I am sitting outside in my front garden in the dark. It’s 2:00 a.m. and too hot to sleep. All around are the sounds of people having too much fun.
It is the weekend before Labor Day, and in my neighborhood of this beautiful city, young people are making the most of the last days of summer before they head back to classrooms, or buckle down at work. One last weekend to savor summer before the holiday that traditionally delineates laid-back from focused attention hits home.
Tonight they push aside impending reality. I listen to the giggling girls and the whooping boys. I think to myself, what is it about alcohol that makes people think they have to turn the volume switch of their voices up to “11?” Underneath the human sounds are the thumping rhythms of bar music. Within two blocks of my home are seven restaurants which ramp up late at night, and five clubs. All but two of the bars are upscale.
Clumps of kids come weaving up my block. They tend to segregate by gender if they haven’t already paired off and gone wherever it is they go to get better acquainted. As I’ve turned off the porch light, it is too dark for them to notice me. A group of girls stop several times on their walk for yet another to remove her expensive, come hither, but by now painful shoes. That’s when you can tell the liquor is losing it’s magic- they begin to notice their feet hurt.
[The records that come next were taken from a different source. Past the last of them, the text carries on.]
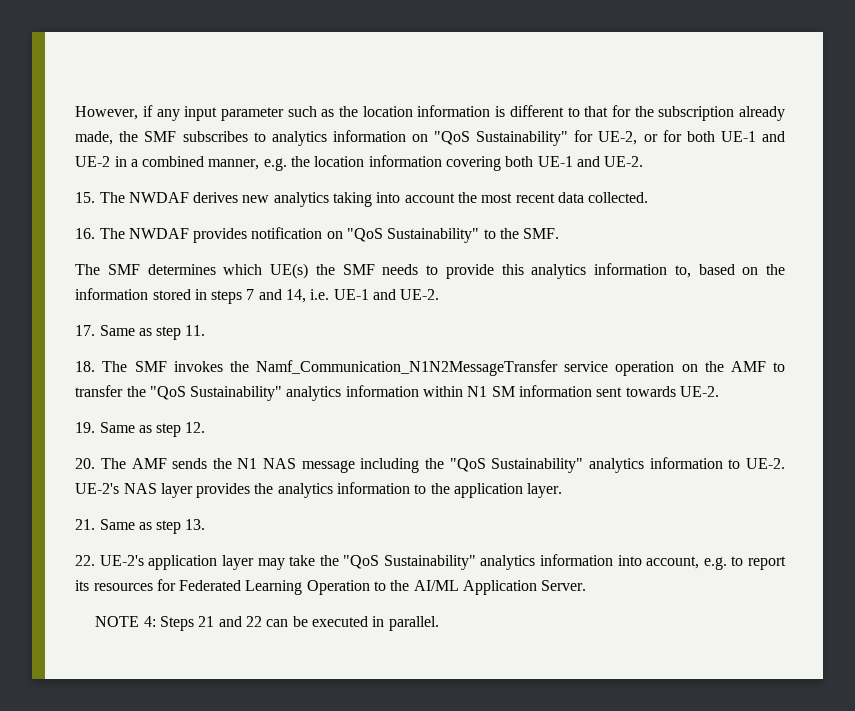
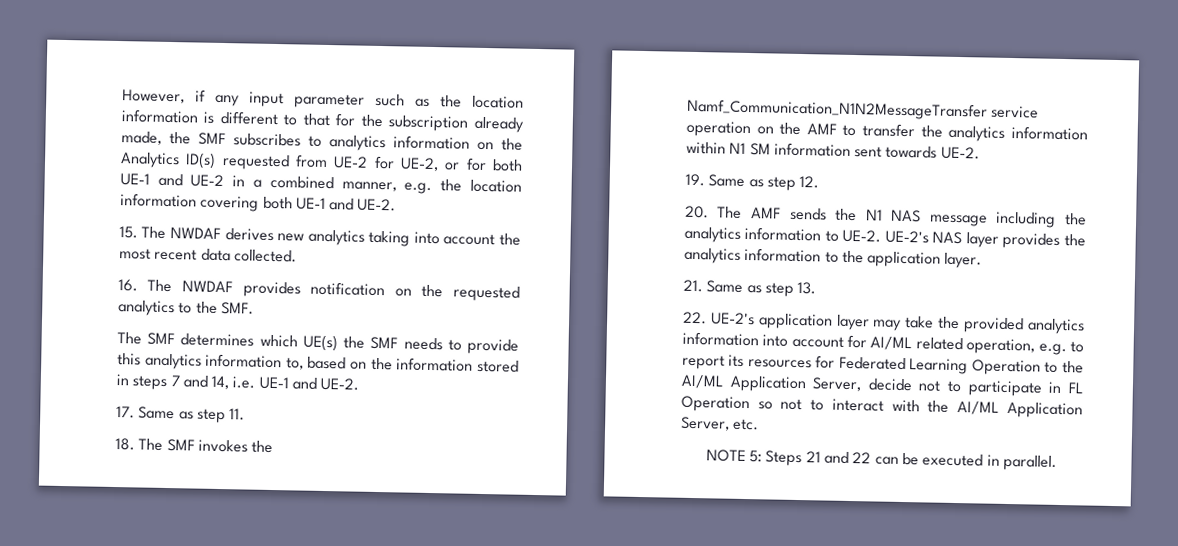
[434,131,569,146] "QoS Sustainability" -> [500,138,523,151] [119,152,369,171] the Analytics ID(s) requested from UE-2
[347,228,480,243] "QoS Sustainability" -> [421,284,520,302] [117,300,175,317] the requested analytics
[149,386,283,401] "QoS Sustainability" -> (943, 131) none
[449,458,584,473] "QoS Sustainability" -> (1087, 219) none
[343,555,476,570] "QoS Sustainability" -> [963,317,1025,334] provided
[646,556,700,569] account, -> [791,334,1036,355] account for AI/ML related operation,
[541,580,587,591] Server. -> [812,377,1084,397] [680,395,1083,419] [680,416,760,431] Server, decide not to participate in FL Operation so not to interact with the AI/ML Application Server, etc.
[143,616,156,627] 4: -> [749,450,763,463] 5:

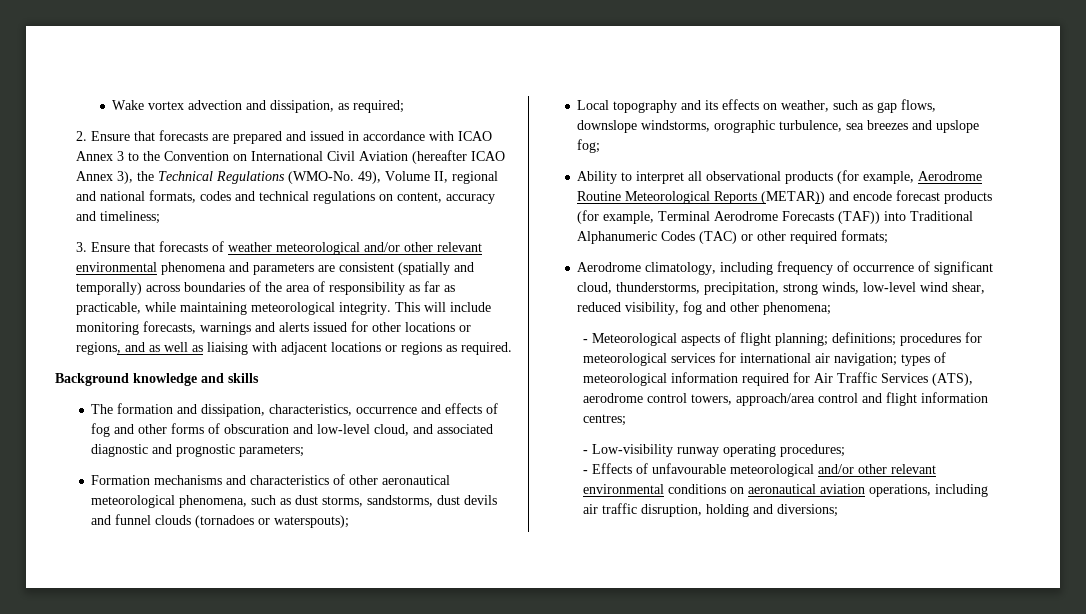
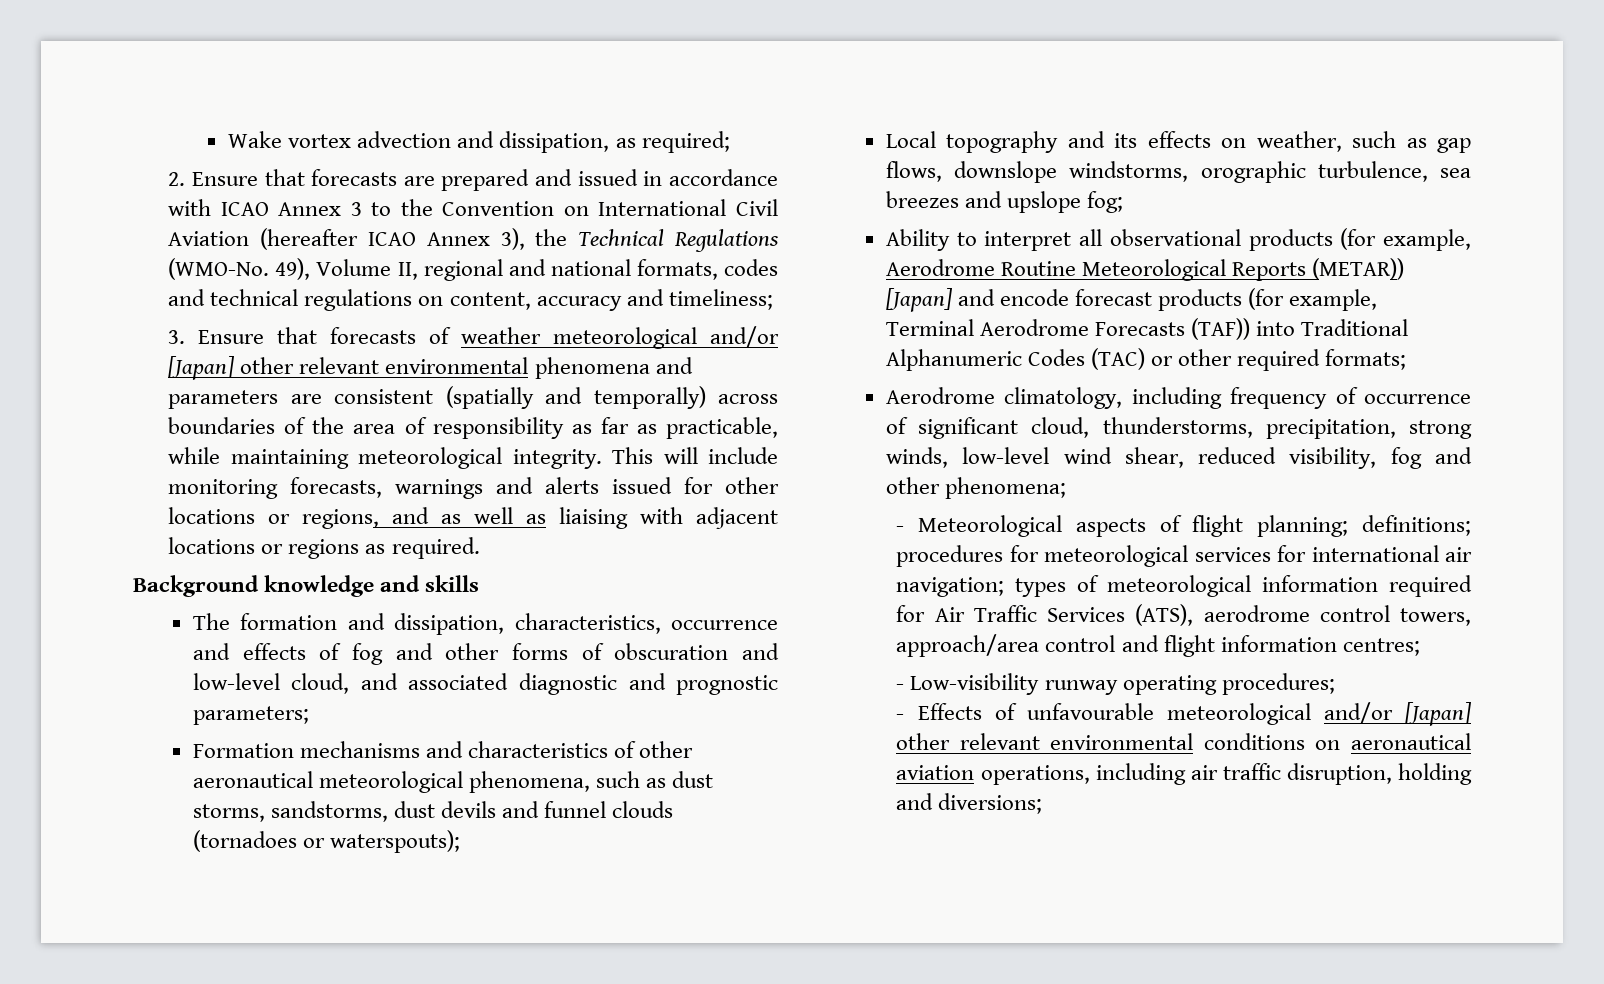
(400, 247) none -> [168,356,236,380] [Japan]
(826, 197) none -> [885,288,953,312] [Japan]
(854, 469) none -> [1405,702,1472,726] [Japan]

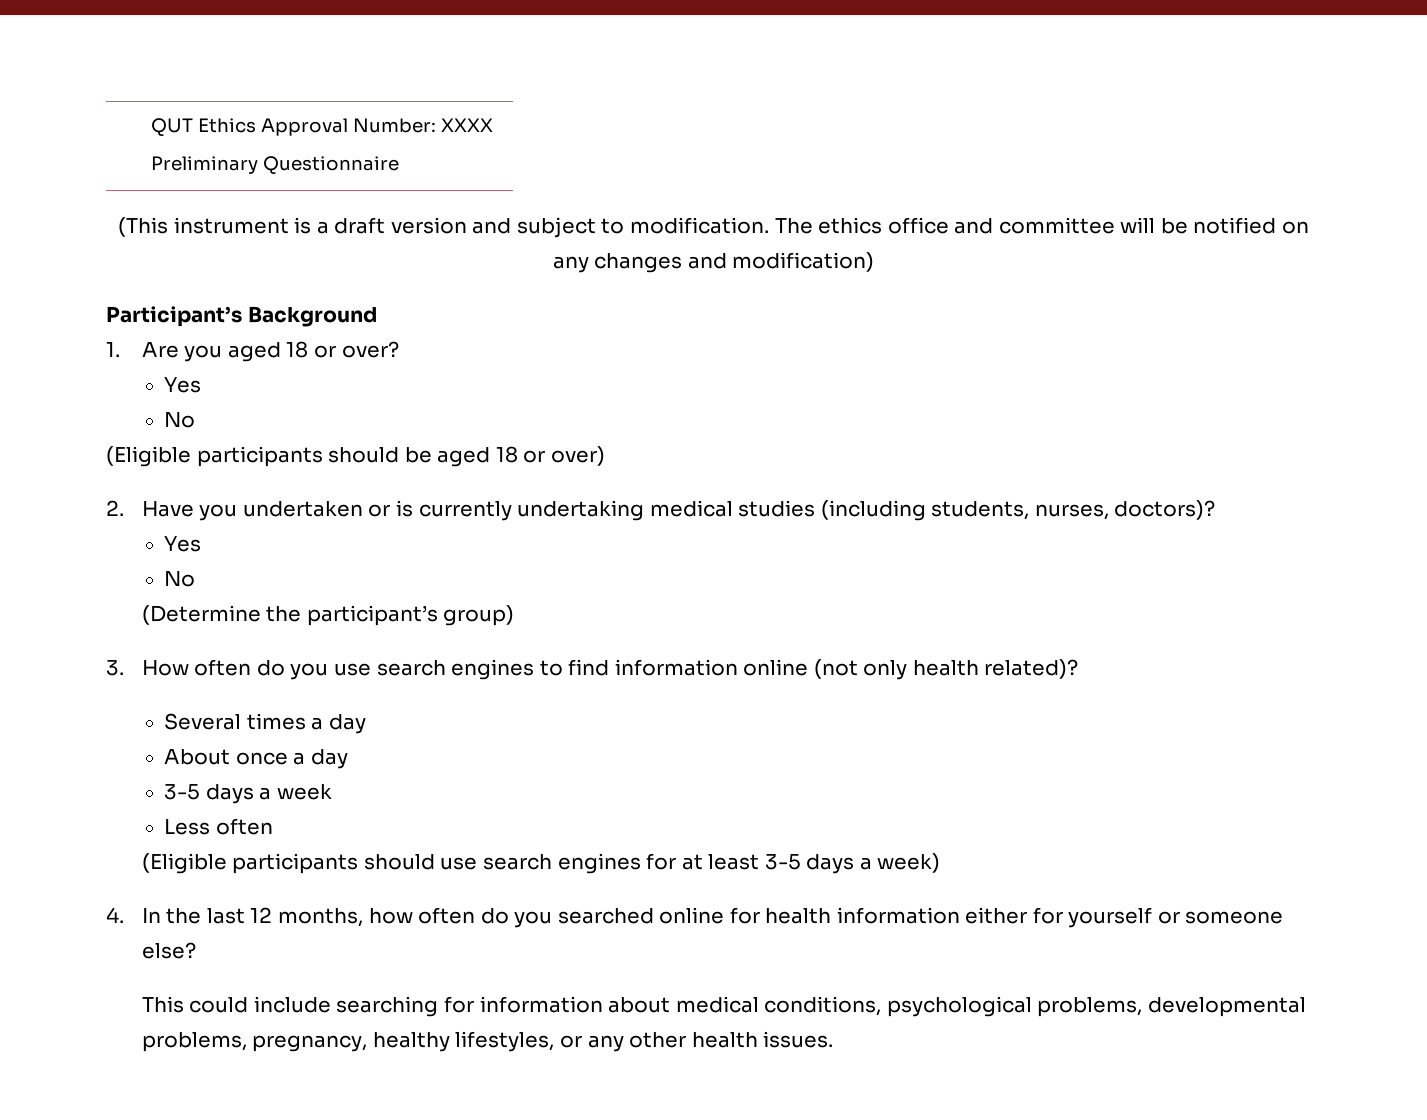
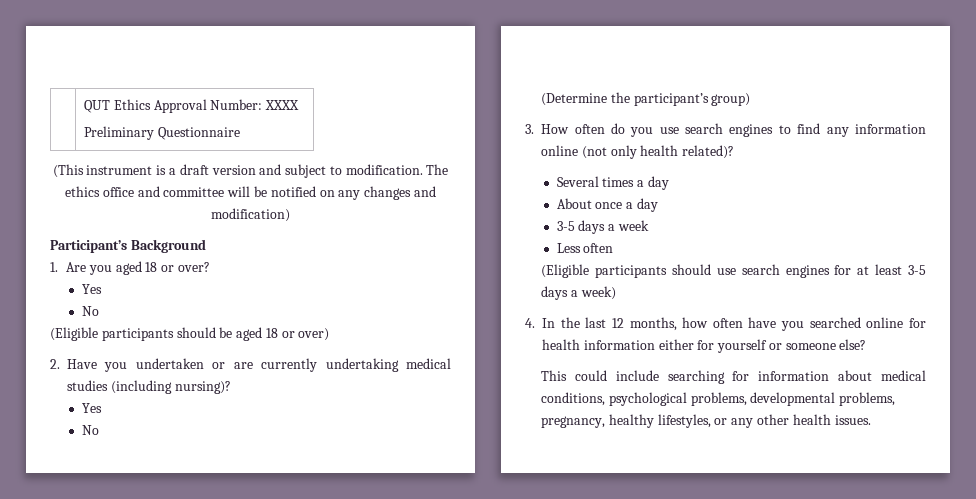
[395,500,413,517] is -> [233,362,253,369] are
[931,500,1216,520] students, nurses, doctors)? -> [174,381,231,394] nursing)?
(610, 667) none -> [826,127,849,137] any
[480,908,509,924] do -> [748,317,777,328] have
They complain woefully about their Blahniks and Choos.
All clothed in little black dresses with miles of young bare skin, these are City girls. Private school graduates. Even when tipsy, they project confidence. They have had enough of the trolls.
I used to find the weekend scene around here irritating, especially when my kids were small. Thoughts about how shallow the partiers seemed, and the petty smugness of knowing that they would one day be sitting on the sofa the same time the bars closed, babe to breast, dripping milk everywhere. Selfish gits, I would confide to my child. They have no idea. I was jealous.
Now I enjoy listening to them. They are vibrant and still on this side of innocence. They are of an age when they should be celebrating their freedom and beauty. Didn’t we? Having crossed over into full adulthood, we know that real life will intrude on the Tuesday morning after Labor Day. But for tonight have fun. Get laid.
Hangovers and walks of shame that greet tomorrow be damned. The kids will buck up and carry on. We did.
2 thoughts on “Vivace con Brio!”
Very nice, Musical Milliner; well written and oh yes, how tolerant, mellow and forgiving we’re becoming in our twilight years…
I do like the line about the removal of the shoes…
Good God Chef! “Twilight years?” Musical Milliner thinks the Cookie has ten years on her. But then, he is jesting. I think.
Chef, if you are in town on 12/20-31, we’ll go to Bobby and Phil’s jam at the Bill Graham Civic. I’ll be one of the kids.